> [WORK ITEM] Go through the records underneath and count the lines that include the string "Kripá". Give nothing but the number.

Stored data
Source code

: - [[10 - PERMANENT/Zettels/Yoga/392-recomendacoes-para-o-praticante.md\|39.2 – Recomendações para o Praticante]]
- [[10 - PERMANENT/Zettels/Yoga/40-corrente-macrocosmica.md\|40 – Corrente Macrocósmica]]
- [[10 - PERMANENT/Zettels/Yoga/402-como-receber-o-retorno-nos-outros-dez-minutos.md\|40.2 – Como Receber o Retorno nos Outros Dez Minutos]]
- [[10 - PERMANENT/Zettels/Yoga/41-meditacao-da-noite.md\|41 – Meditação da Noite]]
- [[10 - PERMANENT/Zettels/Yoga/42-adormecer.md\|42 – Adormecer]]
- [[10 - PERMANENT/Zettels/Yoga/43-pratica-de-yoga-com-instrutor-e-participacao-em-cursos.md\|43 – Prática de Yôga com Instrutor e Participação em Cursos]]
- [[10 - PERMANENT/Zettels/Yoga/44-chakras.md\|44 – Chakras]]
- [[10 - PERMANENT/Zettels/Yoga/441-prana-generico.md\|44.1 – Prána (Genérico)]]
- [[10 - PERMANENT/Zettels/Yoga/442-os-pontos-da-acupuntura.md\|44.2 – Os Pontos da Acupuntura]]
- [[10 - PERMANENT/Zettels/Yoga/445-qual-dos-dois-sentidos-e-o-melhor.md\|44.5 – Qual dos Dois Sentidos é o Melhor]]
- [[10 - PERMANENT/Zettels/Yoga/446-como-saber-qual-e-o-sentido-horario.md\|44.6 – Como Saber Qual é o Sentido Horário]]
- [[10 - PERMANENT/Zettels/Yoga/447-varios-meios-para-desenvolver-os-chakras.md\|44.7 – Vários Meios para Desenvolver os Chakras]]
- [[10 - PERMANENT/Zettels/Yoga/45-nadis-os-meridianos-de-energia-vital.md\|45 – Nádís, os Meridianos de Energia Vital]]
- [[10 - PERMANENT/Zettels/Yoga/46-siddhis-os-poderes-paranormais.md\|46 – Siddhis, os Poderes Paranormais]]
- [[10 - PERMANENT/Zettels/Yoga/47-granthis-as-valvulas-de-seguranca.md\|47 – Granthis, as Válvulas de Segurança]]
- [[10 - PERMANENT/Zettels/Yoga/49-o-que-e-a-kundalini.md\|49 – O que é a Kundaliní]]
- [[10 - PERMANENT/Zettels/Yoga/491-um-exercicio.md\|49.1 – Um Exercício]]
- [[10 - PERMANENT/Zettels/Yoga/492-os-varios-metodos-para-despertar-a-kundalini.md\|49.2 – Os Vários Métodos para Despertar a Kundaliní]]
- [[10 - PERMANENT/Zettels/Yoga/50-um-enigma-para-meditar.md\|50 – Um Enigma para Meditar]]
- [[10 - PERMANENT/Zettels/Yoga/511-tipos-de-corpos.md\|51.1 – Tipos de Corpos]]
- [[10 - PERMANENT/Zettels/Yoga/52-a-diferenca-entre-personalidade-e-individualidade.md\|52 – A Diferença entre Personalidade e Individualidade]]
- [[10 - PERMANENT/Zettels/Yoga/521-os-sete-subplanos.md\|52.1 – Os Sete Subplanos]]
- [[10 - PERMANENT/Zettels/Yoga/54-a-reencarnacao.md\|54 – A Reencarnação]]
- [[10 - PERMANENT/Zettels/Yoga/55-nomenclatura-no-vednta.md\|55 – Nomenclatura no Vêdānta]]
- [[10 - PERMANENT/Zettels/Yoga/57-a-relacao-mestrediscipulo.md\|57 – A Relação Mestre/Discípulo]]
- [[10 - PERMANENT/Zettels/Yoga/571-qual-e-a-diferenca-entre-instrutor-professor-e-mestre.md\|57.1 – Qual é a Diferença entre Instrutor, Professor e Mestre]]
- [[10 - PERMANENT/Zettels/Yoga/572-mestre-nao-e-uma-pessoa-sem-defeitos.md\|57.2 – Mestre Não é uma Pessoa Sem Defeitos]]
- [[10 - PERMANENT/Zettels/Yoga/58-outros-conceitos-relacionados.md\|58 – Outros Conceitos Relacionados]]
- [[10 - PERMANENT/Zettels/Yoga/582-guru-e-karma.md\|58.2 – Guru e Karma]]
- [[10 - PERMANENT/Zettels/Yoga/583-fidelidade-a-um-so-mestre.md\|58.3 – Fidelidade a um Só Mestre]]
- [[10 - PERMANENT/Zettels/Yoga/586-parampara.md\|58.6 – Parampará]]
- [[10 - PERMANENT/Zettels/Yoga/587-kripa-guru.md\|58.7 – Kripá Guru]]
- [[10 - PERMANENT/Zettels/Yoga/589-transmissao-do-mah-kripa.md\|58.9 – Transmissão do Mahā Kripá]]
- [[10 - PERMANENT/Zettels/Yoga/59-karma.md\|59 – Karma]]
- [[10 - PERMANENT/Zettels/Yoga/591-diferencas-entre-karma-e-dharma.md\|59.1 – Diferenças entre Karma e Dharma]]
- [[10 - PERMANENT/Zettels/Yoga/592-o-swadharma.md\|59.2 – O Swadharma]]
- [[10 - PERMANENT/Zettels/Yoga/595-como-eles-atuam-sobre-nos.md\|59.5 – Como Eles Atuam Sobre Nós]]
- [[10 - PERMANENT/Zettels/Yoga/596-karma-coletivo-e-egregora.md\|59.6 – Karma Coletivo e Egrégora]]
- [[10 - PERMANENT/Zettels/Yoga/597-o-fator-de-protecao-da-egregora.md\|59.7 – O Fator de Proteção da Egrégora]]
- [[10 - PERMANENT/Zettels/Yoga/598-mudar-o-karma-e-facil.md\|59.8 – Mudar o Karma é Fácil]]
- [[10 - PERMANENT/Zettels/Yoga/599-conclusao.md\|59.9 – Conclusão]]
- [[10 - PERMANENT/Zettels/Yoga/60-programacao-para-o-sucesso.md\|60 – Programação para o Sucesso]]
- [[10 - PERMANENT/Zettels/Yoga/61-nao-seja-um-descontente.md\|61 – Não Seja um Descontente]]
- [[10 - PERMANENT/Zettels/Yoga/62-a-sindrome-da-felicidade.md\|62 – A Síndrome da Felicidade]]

> [OUTPUT FOR THIS TASK] 2